Day 258 ice area in Antarctica is the highest ever for the date, and the fifth highest daily value on record.

Antarctic ice area is more than one million km^2 larger than the highest value ever recorded in the Arctic. By definition, excess ice has more impact on the climate than missing ice, because it occurs at lower latitudes where the sun is less oblique. There is no sun at the North Pole now, but lots of sun shining on the excess Antarctic ice at 70S.


http://arctic.atmos.uiuc.edu/cryosphere/timeseries.south.anom.1979-2008

Eager, if you are saying it isn't the highest measurement, well sure I agree with that...but in my opinion you alarmists started the whole 5th highest, 12 highest, etc.

But it is still in the top 10 in recorded ice extents since 1979.

J Bowers said...

In the meantime, global sea ice shows a sure and steady decline.

a_ray_in_dilbert_space said...

Spunkydrawers, why should I argue with someone who doesn't even know what a trend is (hint: if you can change start and end points by a couple of years, you ain't got a trend)

Jeffrey Davis said...

The trend in Antarctic Ice is up for the last couple of years. The span of the difference is much smaller in statistical terms than for the Arctic. ~2 sigma vs 5-6 sigma.
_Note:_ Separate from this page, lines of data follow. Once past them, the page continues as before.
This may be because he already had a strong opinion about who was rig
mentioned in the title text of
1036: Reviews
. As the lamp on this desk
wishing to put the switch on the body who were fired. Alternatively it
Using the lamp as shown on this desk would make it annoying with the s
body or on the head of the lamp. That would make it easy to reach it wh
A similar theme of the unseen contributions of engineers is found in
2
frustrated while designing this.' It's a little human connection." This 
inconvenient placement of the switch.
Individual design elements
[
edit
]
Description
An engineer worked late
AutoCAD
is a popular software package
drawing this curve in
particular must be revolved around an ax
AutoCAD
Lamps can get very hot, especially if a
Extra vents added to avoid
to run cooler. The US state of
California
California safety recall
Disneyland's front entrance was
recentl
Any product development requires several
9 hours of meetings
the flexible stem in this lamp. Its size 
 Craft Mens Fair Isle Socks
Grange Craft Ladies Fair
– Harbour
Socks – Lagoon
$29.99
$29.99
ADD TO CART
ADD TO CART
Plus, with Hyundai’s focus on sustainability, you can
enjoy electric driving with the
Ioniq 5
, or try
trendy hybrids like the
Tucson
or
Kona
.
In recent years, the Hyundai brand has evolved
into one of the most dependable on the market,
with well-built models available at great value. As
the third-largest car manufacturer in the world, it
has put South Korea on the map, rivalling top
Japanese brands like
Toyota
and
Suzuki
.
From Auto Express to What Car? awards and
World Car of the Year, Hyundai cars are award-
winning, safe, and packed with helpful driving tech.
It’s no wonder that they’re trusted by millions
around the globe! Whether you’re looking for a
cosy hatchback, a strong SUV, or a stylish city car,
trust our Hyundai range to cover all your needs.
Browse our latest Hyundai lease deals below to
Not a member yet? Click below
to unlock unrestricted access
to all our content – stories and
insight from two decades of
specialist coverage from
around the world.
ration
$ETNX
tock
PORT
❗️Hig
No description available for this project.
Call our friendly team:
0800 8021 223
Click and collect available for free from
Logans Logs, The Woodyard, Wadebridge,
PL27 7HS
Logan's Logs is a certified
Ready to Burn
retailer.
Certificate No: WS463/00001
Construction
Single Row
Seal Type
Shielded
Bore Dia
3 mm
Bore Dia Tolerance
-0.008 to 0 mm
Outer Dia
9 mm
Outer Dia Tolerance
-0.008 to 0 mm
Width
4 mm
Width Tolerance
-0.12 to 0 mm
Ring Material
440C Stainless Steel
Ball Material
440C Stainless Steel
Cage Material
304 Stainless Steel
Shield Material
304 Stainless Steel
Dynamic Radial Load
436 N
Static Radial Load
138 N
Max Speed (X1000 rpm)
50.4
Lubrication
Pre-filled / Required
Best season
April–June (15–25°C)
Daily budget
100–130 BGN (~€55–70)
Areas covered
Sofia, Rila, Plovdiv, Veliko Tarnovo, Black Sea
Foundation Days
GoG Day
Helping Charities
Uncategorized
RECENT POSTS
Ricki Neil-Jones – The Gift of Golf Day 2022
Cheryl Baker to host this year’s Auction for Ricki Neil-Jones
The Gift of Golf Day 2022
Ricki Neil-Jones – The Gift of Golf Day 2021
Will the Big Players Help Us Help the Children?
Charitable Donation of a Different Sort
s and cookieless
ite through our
The trend for Antarctic ice was downward not too long ago. I wonder what lumpy was worried about then?

As glacial pulsations show, the amount of energy in the Northern Hemisphere is key. The Arctic and the Antarctic are two different beasts. Not opposites. Not complementary. Different.

Anonymous said...

Spunkydrawers wrote: "Day 258 ice area in Antarctica is the highest ever for the date..."

Hey Spunky, Tamino just demolished this imbecilic "look, a squirrel" argument that you've cribbed from Steven "it snows CO2 in Antarctica" Goddard:

http://tamino.wordpress.com/2012/09/20/poles-apart/

It's Arctic sea ice all-time record minimum day number 26, sweetie. And counting. And that's not including the number of individual date record minimum days set this year, which start back in January.
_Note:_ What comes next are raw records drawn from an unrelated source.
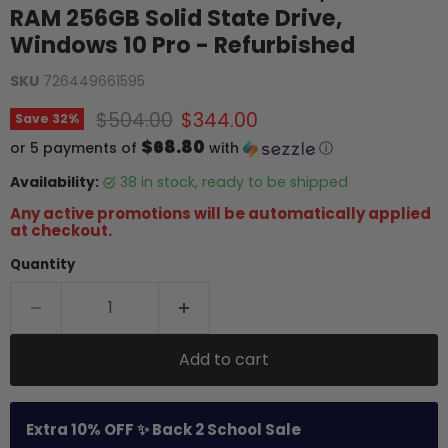
RAM 256GB Solid State Drive,
Windows 10 Pro - Refurbished
SKU
726449661595
Original price
Current price
$504.00
$344.00
Save
32
%
$68.80
or 5 payments of
with
ⓘ
Availability:
38 in stock, ready to be shipped
Any active promotions will be automatically applied
at checkout.
Quantity
Add to cart
Extra 10% OFF ✨ Back 2 School Sale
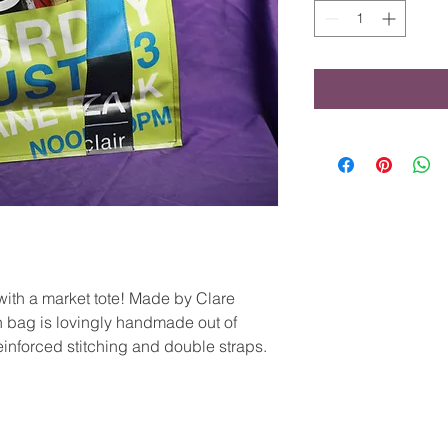
with a market tote! Made by Clare
 bag is lovingly handmade out of
einforced stitching and double straps.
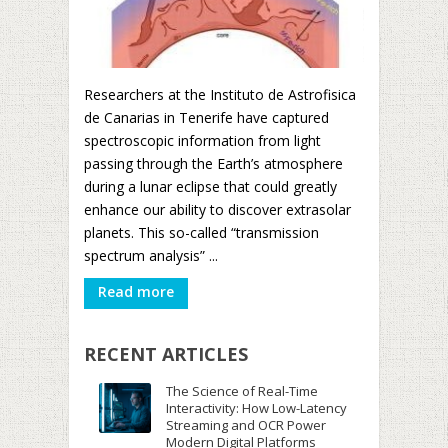
Researchers at the Instituto de Astrofisica
de Canarias in Tenerife have captured
spectroscopic information from light
passing through the Earth’s atmosphere
during a lunar eclipse that could greatly
enhance our ability to discover extrasolar
planets. This so-called “transmission
spectrum analysis” ...
Read more
RECENT ARTICLES
The Science of Real-Time
Interactivity: How Low-Latency
Streaming and OCR Power
Modern Digital Platforms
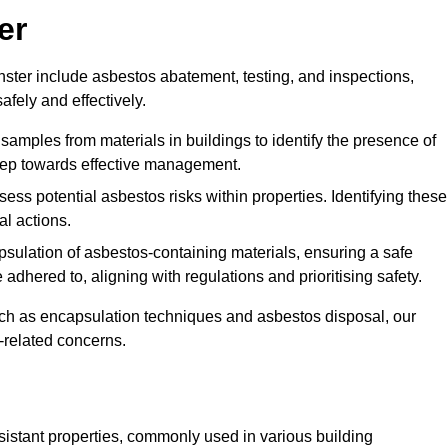
er
ter include asbestos abatement, testing, and inspections,
fely and effectively.
 samples from materials in buildings to identify the presence of
 step towards effective management.
ss potential asbestos risks within properties. Identifying these
al actions.
psulation of asbestos-containing materials, ensuring a safe
dhered to, aligning with regulations and prioritising safety.
uch as encapsulation techniques and asbestos disposal, our
-related concerns.
esistant properties, commonly used in various building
You're not just a fool, you're a pathetic fool.

David B. Benson said...

WhiteBeard --- The shortlived portions are
gas turbine
steam generator
rankine cycle steam turbine
and its kinda pointless to design pumps and the condenser to last longer, but one could. Similarly for the electic generators.
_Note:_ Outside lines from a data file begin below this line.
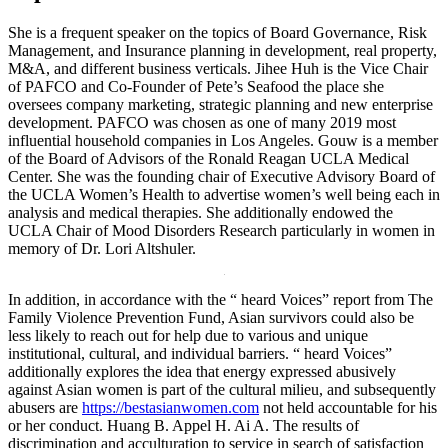
She is a frequent speaker on the topics of Board Governance, Risk
Management, and Insurance planning in development, real property,
M&A, and different business verticals. Jihee Huh is the Vice Chair
of PAFCO and Co-Founder of Pete’s Seafood the place she
oversees company marketing, strategic planning and new enterprise
development. PAFCO was chosen as one of many 2019 most
influential household companies in Los Angeles. Gouw is a member
of the Board of Advisors of the Ronald Reagan UCLA Medical
Center. She was the founding chair of Executive Advisory Board of
the UCLA Women’s Health to advertise women’s well being each in
analysis and medical therapies. She additionally endowed the
UCLA Chair of Mood Disorders Research particularly in women in
memory of Dr. Lori Altshuler.
In addition, in accordance with the “ heard Voices” report from The
Family Violence Prevention Fund, Asian survivors could also be
less likely to reach out for help due to various and unique
institutional, cultural, and individual barriers. “ heard Voices”
additionally explores the idea that energy expressed abusively
against Asian women is part of the cultural milieu, and subsequently
abusers are
https://bestasianwomen.com
not held accountable for his
or her conduct. Huang B. Appel H. Ai A. The results of
discrimination and acculturation to service in search of satisfaction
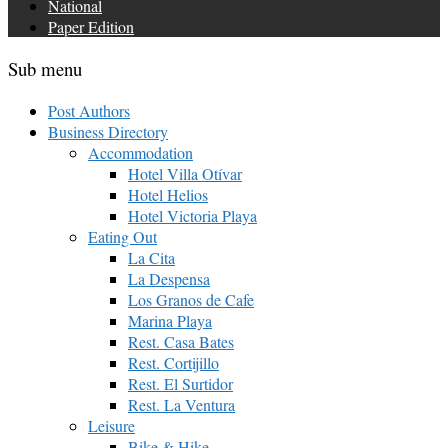
National
Paper Edition
Sub menu
Post Authors
Business Directory
Accommodation
Hotel Villa Otívar
Hotel Helios
Hotel Victoria Playa
Eating Out
La Cita
La Despensa
Los Granos de Cafe
Marina Playa
Rest. Casa Bates
Rest. Cortijillo
Rest. El Surtidor
Rest. La Ventura
Leisure
Bike & Hike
The lifetime depends on the capacity factor for equipment usage (how often used how much) but also on how quickly it is necessary to ramp up and down for load following. Traditionally combined cycle gas turbines are used for daytime load following, the intermediate load above baseline only. Then there are peaking open cycle gas tubine to shave off the peaks.

However, when used to act as balancing agents for wind turbines, matters are different and the CCGT guys really bitch about the ramp rates sometimes required (although I'm sure they appreciate being on duty 24/7 instead of just 18/7).

So since the actual life depends upon usage the right answer is nobody knows how long the equipment will be servicable (until it finally breaks enough to not be worth repair or component replacement).

WhiteBeard said...

Thanks David

J Bowers said...

Well, well, well.

Decades of federal dollars helped fuel gas boom

"The boom happened "away from the greedy grasp of Washington," the American Enterprise Institute, a think tank, wrote in an essay this year.
[...]
Over three decades, from the shale fields of Texas and Wyoming to the Marcellus in the Northeast, the federal government contributed more than $100 million in research to develop fracking, and billions more in tax breaks.

Now, those industry pioneers say their own effort shows that the government should back research into future sources of energy - for decades, if need be - to promote breakthroughs. For all its success now, many people in the oil and gas industry itself once thought shale gas was a waste of time.

"There's no point in mincing words. Some people thought it was stupid,...
[...]
Terry Engelder, a Penn State University geologist known for his enthusiastic support for gas drilling, said the story of how shale gas went from longshot to head of the pack - and how long that took - shows that serious support for renewable energy research makes sense, too.

"These renewables have a huge upside," Engelder said. "In my view, the subsidies are really very appropriate.""

J Bowers said...

And I just realised that's from FOX.